For those of you that do not know I am Darrell Smith. Brew, Kenny and Savante shoudl know who I am. I know Kenny does, whats up kid? What you up to these days?
For the topic. Life time bans a re ridiculous and should not be considered for first timers. This is too much burden for such an offense that sometimes is of very little fault of the athlete. More importantly, a lifetime ban is the simple and easy way out of this. I have a better program that will solve a lot of issues. I will get to that in a minute. I also disagree with 4 year bans, it is the same as a life time ban in our sport. Remember folks, the life span on top is shorter in track than 98% of all other sports in the world! You ban someone for 4 years their career is over. The physical demands of track do not stand long periods of lay offs. Two years is pushing the envelope as is.
Now to my master plan. The issue at hand is teh ability for the banned athlete to return and continue doing teh same thing as before. The theory being that during the 2 year ban they are free to do whatever they please because they are not policed. Here lies our problem and solution.

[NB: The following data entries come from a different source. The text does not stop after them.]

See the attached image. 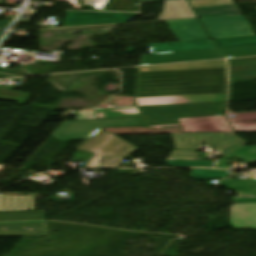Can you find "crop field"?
I'll list each match as a JSON object with an SVG mask.
<instances>
[{
  "label": "crop field",
  "instance_id": "crop-field-1",
  "mask_svg": "<svg viewBox=\"0 0 256 256\" xmlns=\"http://www.w3.org/2000/svg\"><path fill=\"white\" fill-rule=\"evenodd\" d=\"M222 60L139 68L135 98L161 96L160 88L225 84Z\"/></svg>",
  "mask_w": 256,
  "mask_h": 256
},
{
  "label": "crop field",
  "instance_id": "crop-field-2",
  "mask_svg": "<svg viewBox=\"0 0 256 256\" xmlns=\"http://www.w3.org/2000/svg\"><path fill=\"white\" fill-rule=\"evenodd\" d=\"M176 149H193V151H172L168 160H196L199 154L194 151L204 144L222 152L223 157L250 143L235 136L234 133L171 134Z\"/></svg>",
  "mask_w": 256,
  "mask_h": 256
},
{
  "label": "crop field",
  "instance_id": "crop-field-3",
  "mask_svg": "<svg viewBox=\"0 0 256 256\" xmlns=\"http://www.w3.org/2000/svg\"><path fill=\"white\" fill-rule=\"evenodd\" d=\"M143 125L180 124L178 118L224 115L225 102L139 107Z\"/></svg>",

Forget severe punishments, if an athlete has not retired they should be required to submit to testing on a regular basis at their own expense or risk not being reinstated upon the end of their suspension.
Suspending someone and ignoring their existence gives them 2 years to get ready, by the time the punishment is up they will test clean as a whistle, this is the problem.
We are the toughest testing sport, but life time bans are not a sign of toughness, as a matter of fact it is too tough. There are too many variables involved in doping cases to just uniformly ban someone forever. The nandrolone cases taught us that much.
Well the iaaf is partly to be blamed for cutting back on the 4 year ban to 2 years in Athens at the 1997 World A Congress meeting. I think some athletes take the risk knowing tha they may only get two years and like in certain cases only actually get months while their cases are being disputed. Personally certain coaches should also suffer the consequences. USATF should probably establish a blood test policy for all its team making members before every major championships or games. Then again that might be opening another can of political worms.
Well, the 2-year ban in not like a free, uncontrolled, doped ride to excellence. By the rules you must give a certain amount of clear tests before you are allowed back. Some former dopers even seem to be under extra scrutiny.
On the other hand I feel that once you´ve deliberately misused the trust of your competitors you´re a cheat whether yo´re banned or not. I doesn´t wipe off.